In the end, House figures out that the cat's behavior was simply a result of it seeking out physical warmth--from patients with fevers, or those "wasting" away who had had heating blankets put on them. And Morgan was warm because she has cancer, specifically cancer of the appendix. Apparently the cancer is treatable, though the show does not seem to care much (which is not surprising, since it is solving the medical mystery that really matters). House confronts Morgan with all this. He argues that he has proved her beliefs wrong by using science and reason to save her from the cancer, and from the dangerous, more aggressive surgical treatment for her Cushing's disease, which she might have pursued when she thought the cat was predicting the Cushing's was going to kill her.

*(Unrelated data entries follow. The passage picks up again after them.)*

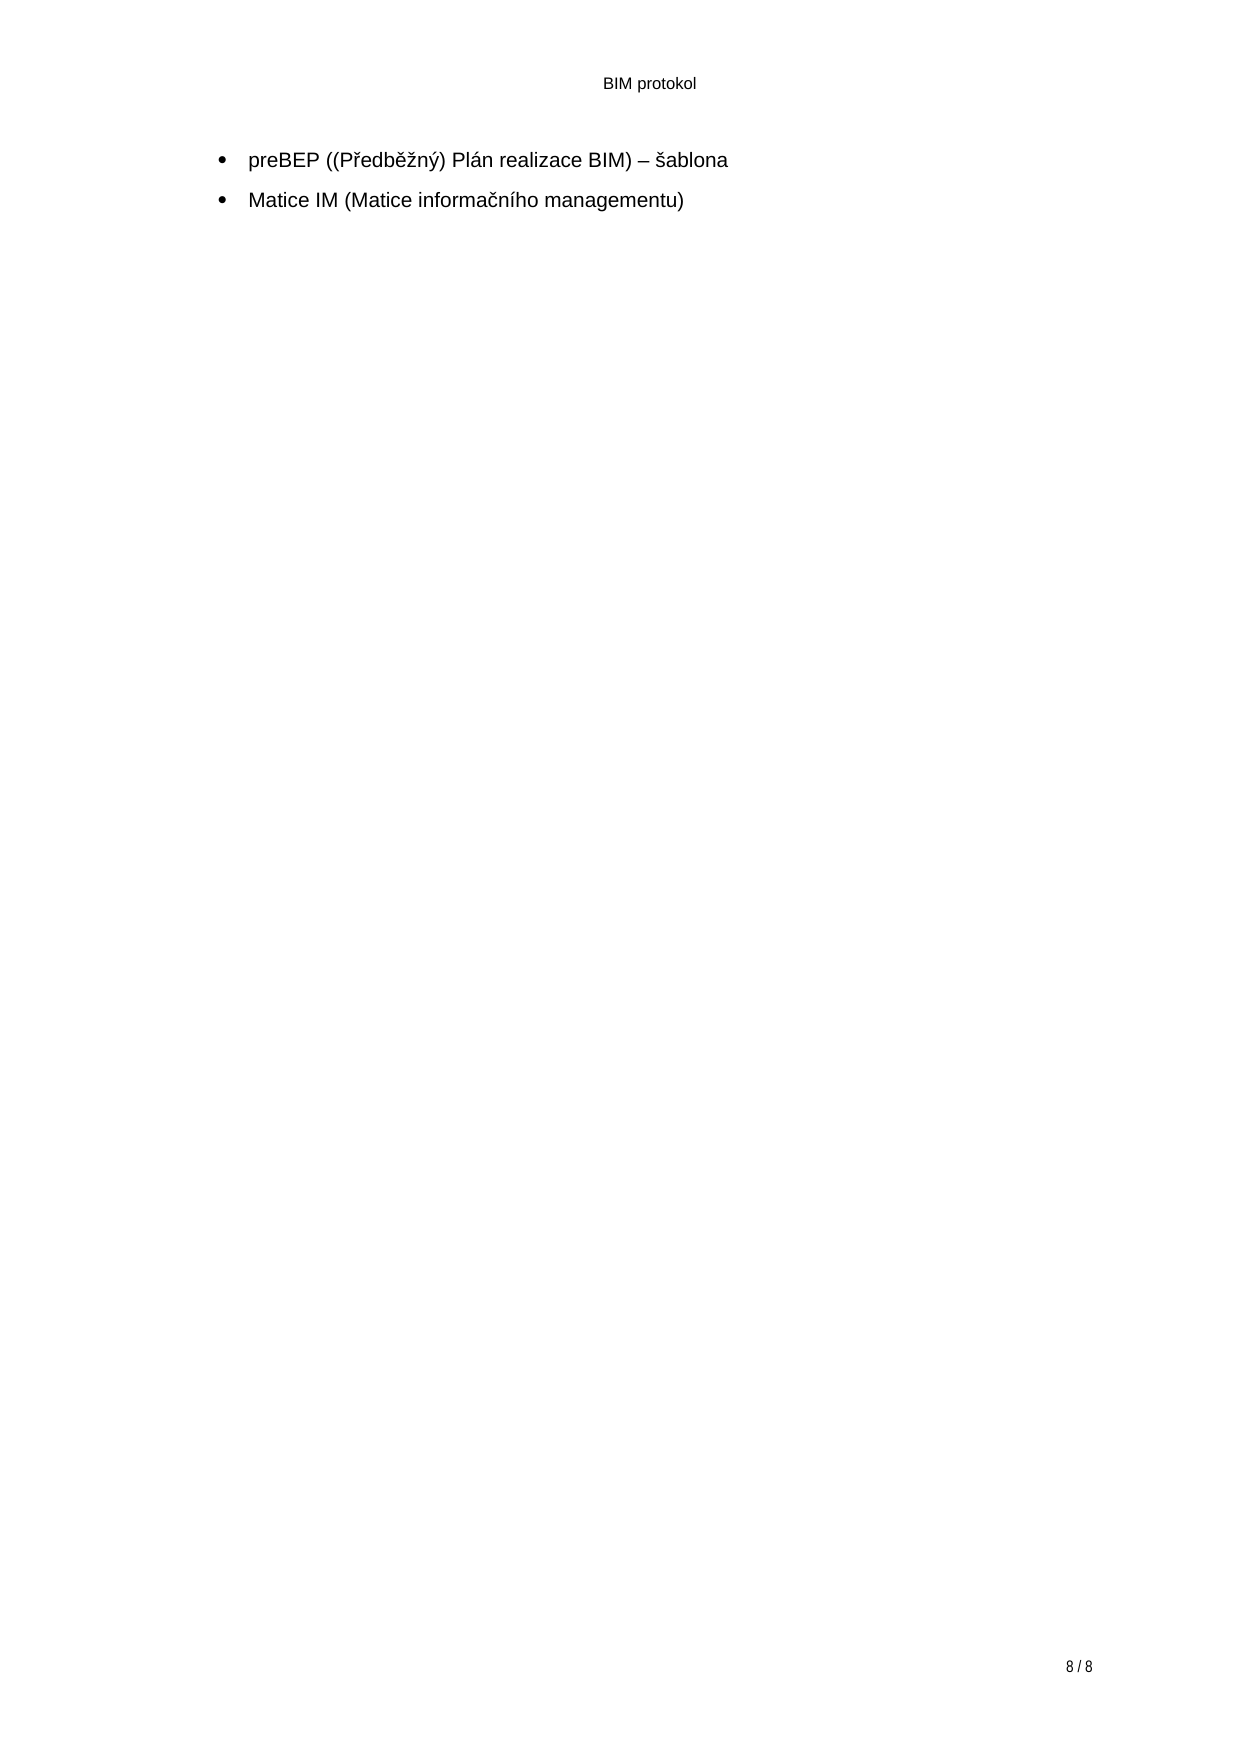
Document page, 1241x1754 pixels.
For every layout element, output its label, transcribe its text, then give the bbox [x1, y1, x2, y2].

text Matice IM (Matice informačního managementu) [218, 188, 1093, 212]
text preBEP ((Předběžný) Plán realizace BIM) – šablona [218, 148, 1093, 172]
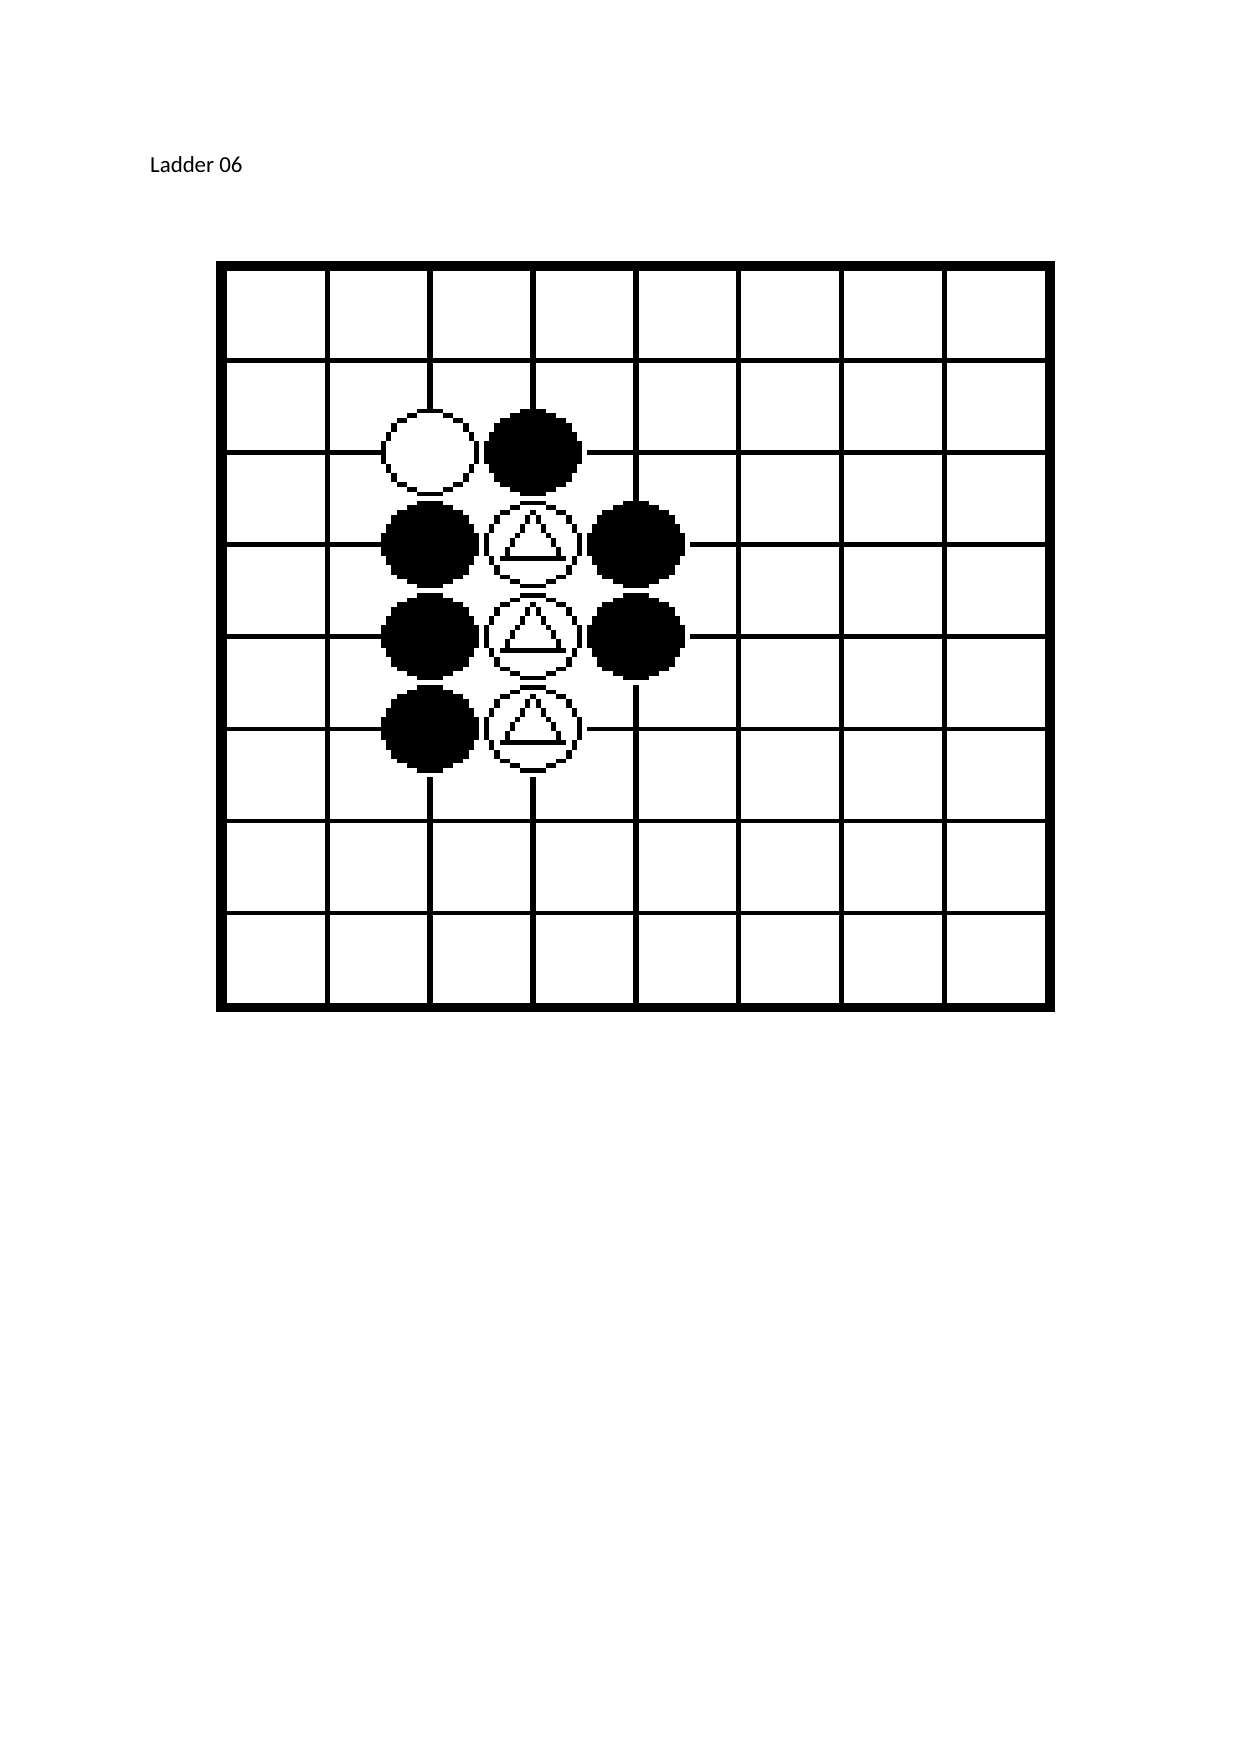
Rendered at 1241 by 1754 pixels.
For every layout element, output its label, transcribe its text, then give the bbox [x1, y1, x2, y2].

picture [150, 203, 1128, 1077]
text Ladder 06 [150, 150, 1090, 178]
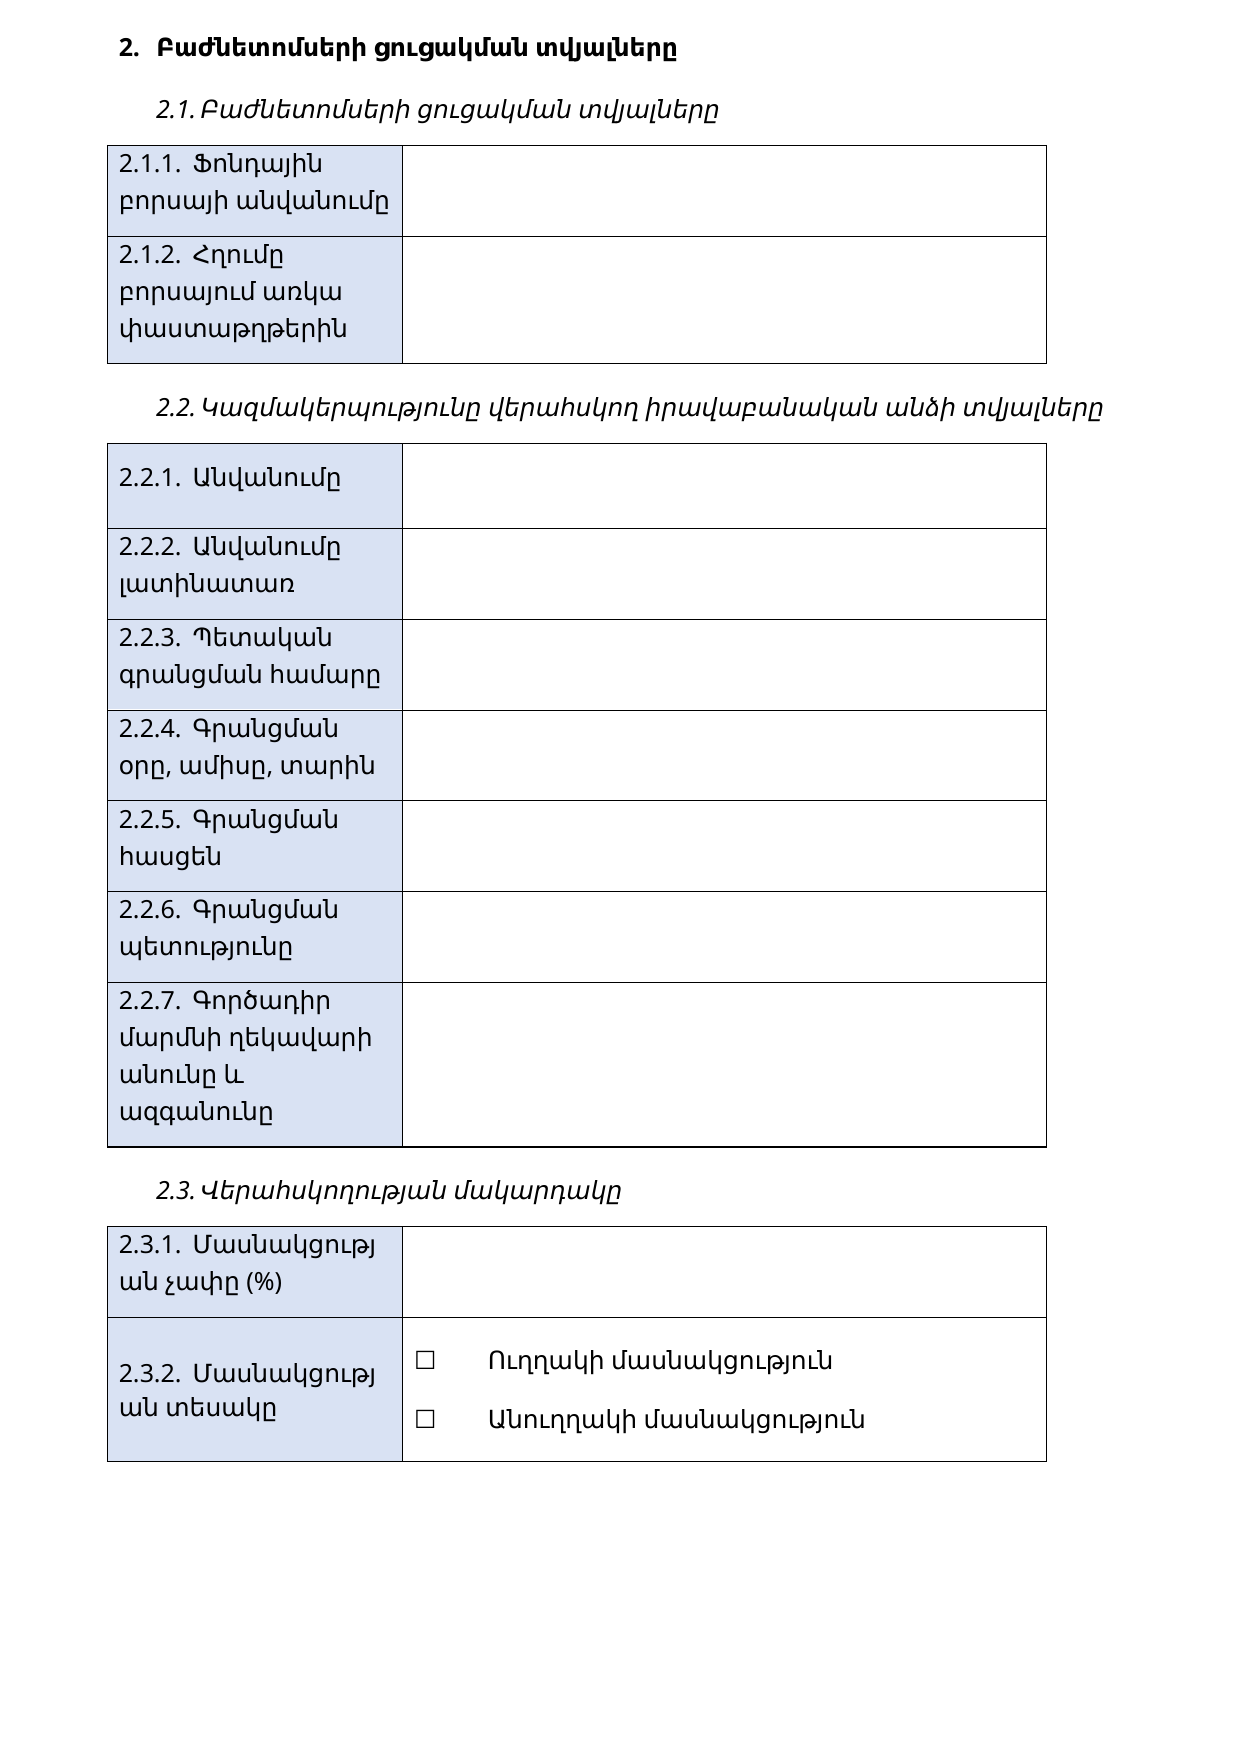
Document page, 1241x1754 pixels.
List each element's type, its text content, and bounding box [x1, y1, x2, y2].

table_cell Գրանցման պետությունը [108, 892, 402, 982]
table_cell Մասնակցության տեսակը [108, 1318, 402, 1461]
table_header [403, 146, 1046, 236]
table_cell [403, 801, 1046, 891]
table_cell [403, 620, 1046, 709]
table_header Մասնակցության չափը (%) [108, 1227, 402, 1317]
table_header Ֆոնդային բորսայի անվանումը [108, 146, 402, 236]
list Կազմակերպությունը վերահսկող իրավաբանական անձի տվյալները [156, 389, 1171, 423]
table_cell Գործադիր մարմնի ղեկավարի անունը և ազգանունը [108, 983, 402, 1146]
table_header [403, 1227, 1046, 1317]
table_cell Անվանումը լատինատառ [108, 529, 402, 619]
table_cell [403, 529, 1046, 619]
list Բաժնետոմսերի ցուցակման տվյալները [118, 29, 1171, 64]
table_cell Հղումը բորսայում առկա փաստաթղթերին [108, 237, 402, 363]
table_cell [403, 711, 1046, 800]
table_header [403, 444, 1046, 528]
table_cell Գրանցման օրը, ամիսը, տարին [108, 711, 402, 800]
table_header Անվանումը [108, 444, 402, 528]
table_cell [403, 983, 1046, 1146]
table_cell [403, 237, 1046, 363]
list Վերահսկողության մակարդակը [156, 1172, 1171, 1206]
table_cell Գրանցման հասցեն [108, 801, 402, 891]
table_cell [403, 1318, 1046, 1461]
table_cell Պետական գրանցման համարը [108, 620, 402, 709]
table_cell [403, 892, 1046, 982]
list Բաժնետոմսերի ցուցակման տվյալները [156, 91, 1171, 125]
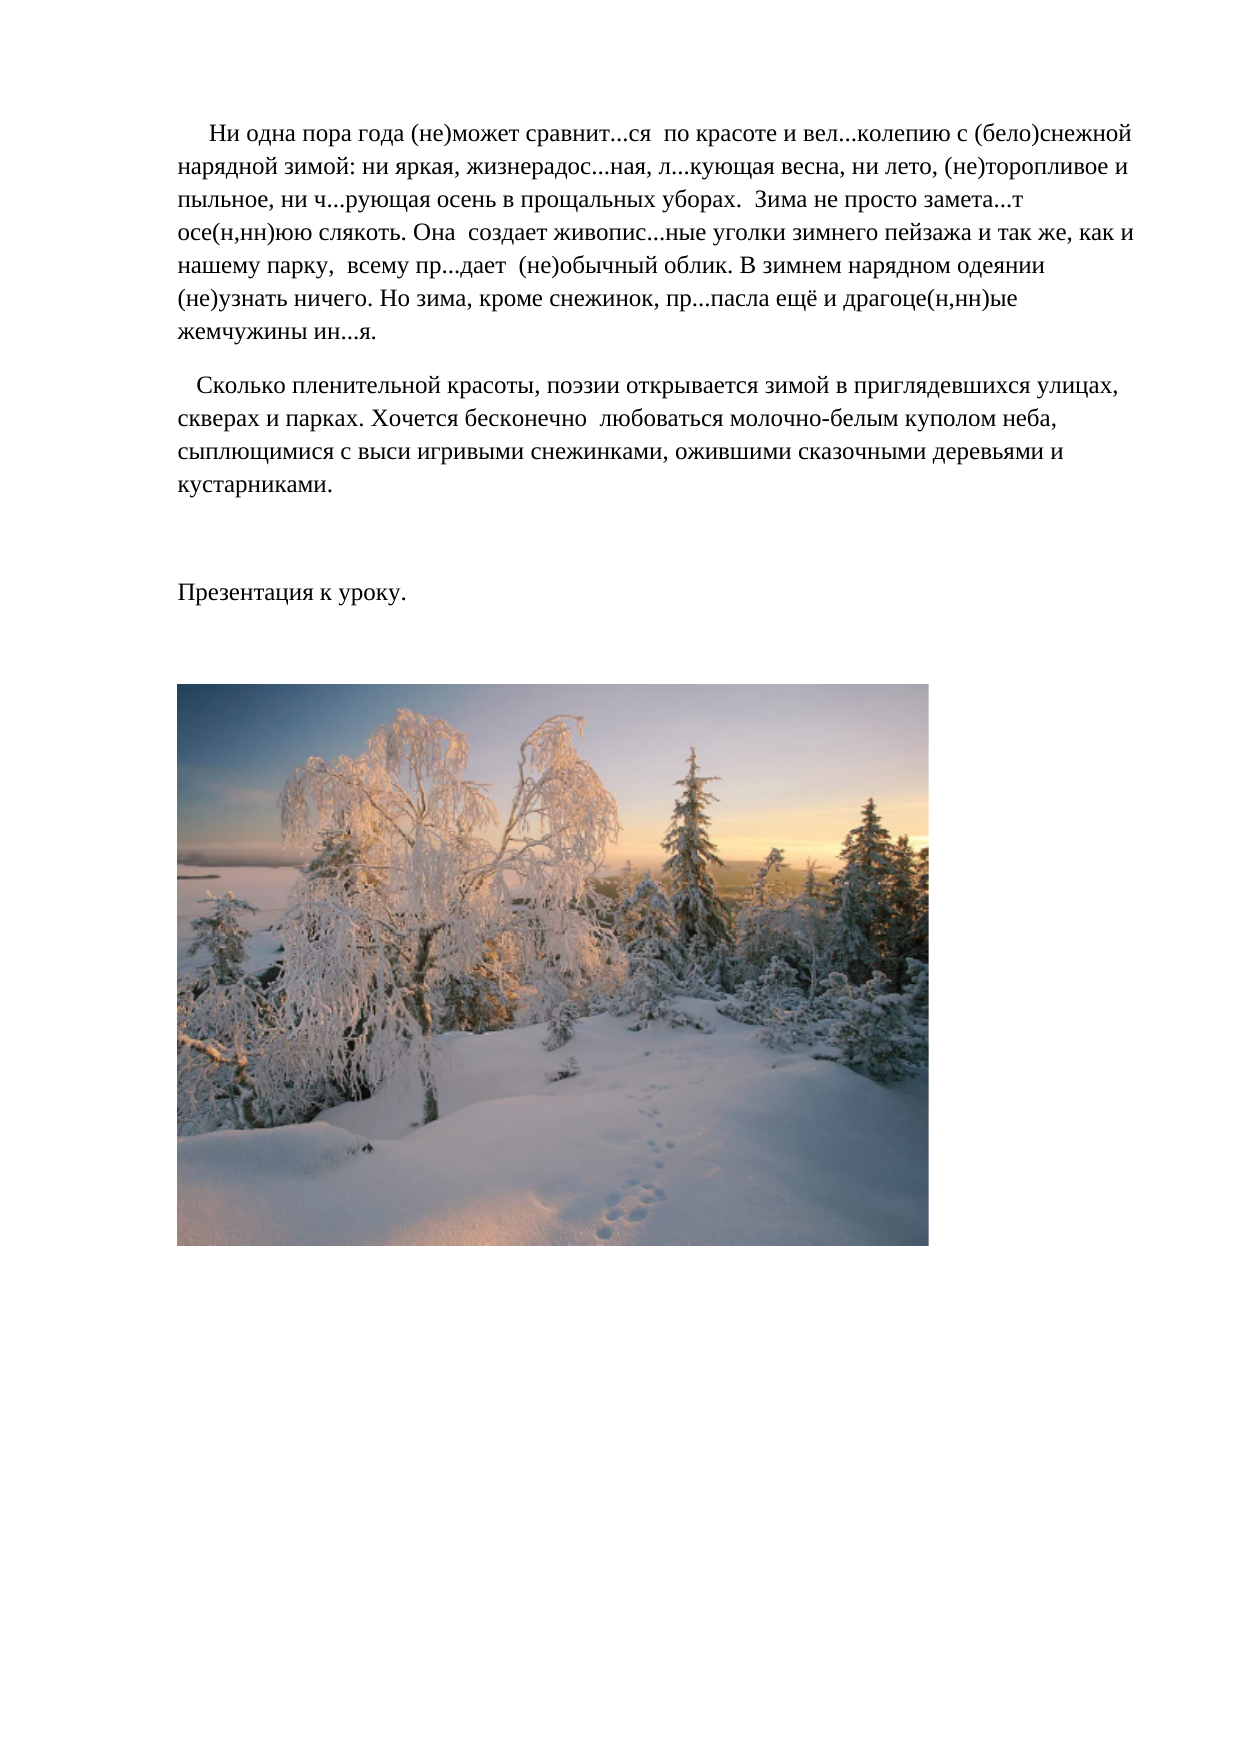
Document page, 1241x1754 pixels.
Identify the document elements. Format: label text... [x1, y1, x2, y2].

text Сколько пленительной красоты, поэзии открывается зимой в приглядевшихся улицах, скверах и парках. Хочется бесконечно любоваться молочно-белым куполом неба, сыплющимися с выси игривыми снежинками, ожившими сказочными деревьями и кустарниками. [177, 370, 1152, 498]
text Презентация к уроку. [177, 577, 1152, 606]
text Ни одна пора года (не)может сравнит...ся по красоте и вел...колепию с (бело)снежной нарядной зимой: ни яркая, жизнерадос...ная, л...кующая весна, ни лето, (не)торопливое и пыльное, ни ч...рующая осень в прощальных уборах. Зима не просто замета...т осе(н,нн)юю слякоть. Она создает живопис...ные уголки зимнего пейзажа и так же, как и нашему парку, всему пр...дает (не)обычный облик. В зимнем нарядном одеянии (не)узнать ничего. Но зима, кроме снежинок, пр...пасла ещё и драгоце(н,нн)ые жемчужины ин...я. [177, 118, 1152, 345]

But astonishingly, the nurse does not back down. Instead, she argues (correctly) that House only figured all this out because the cat came and sat on his laptop computer, showing its desire for warmth. Morgan suggests that the cat's action itself revealed some greater force. This is a clever bit of jujitsu, turning House's "science" into a startling coincidence that may itself reveal the influence of a higher power. It's easy to simply claim positive scientific or other events are guided by God, but Morgan is focusing on the unlikelihood of the event giving rise to House's epiphany. She goes on:

Morgan:  I looked up the preacher from New York state. His followers never faded out. They became the Seventh Day Adventists. A major religion. That man changed the course of history.

House:  Because his followers were as deluded as he was.

Morgan:  Maybe he just gave them something to live for.

House calls her an idiot again, but when he says goodbye with a grim "feel better," it sounds like he means it.

The show deserves credit for making an effort to show that nurses are not necessarily "idiots," and for having House himself treat one with an unusual degree of respect, suggesting that her perspective on life has actually made the great man pause. But if the show really wanted to embrace its hero's fearless commitment to "science," it would introduce a character from a "good college, good nursing school" to go head-to-head with him every week--and give us something to believe in.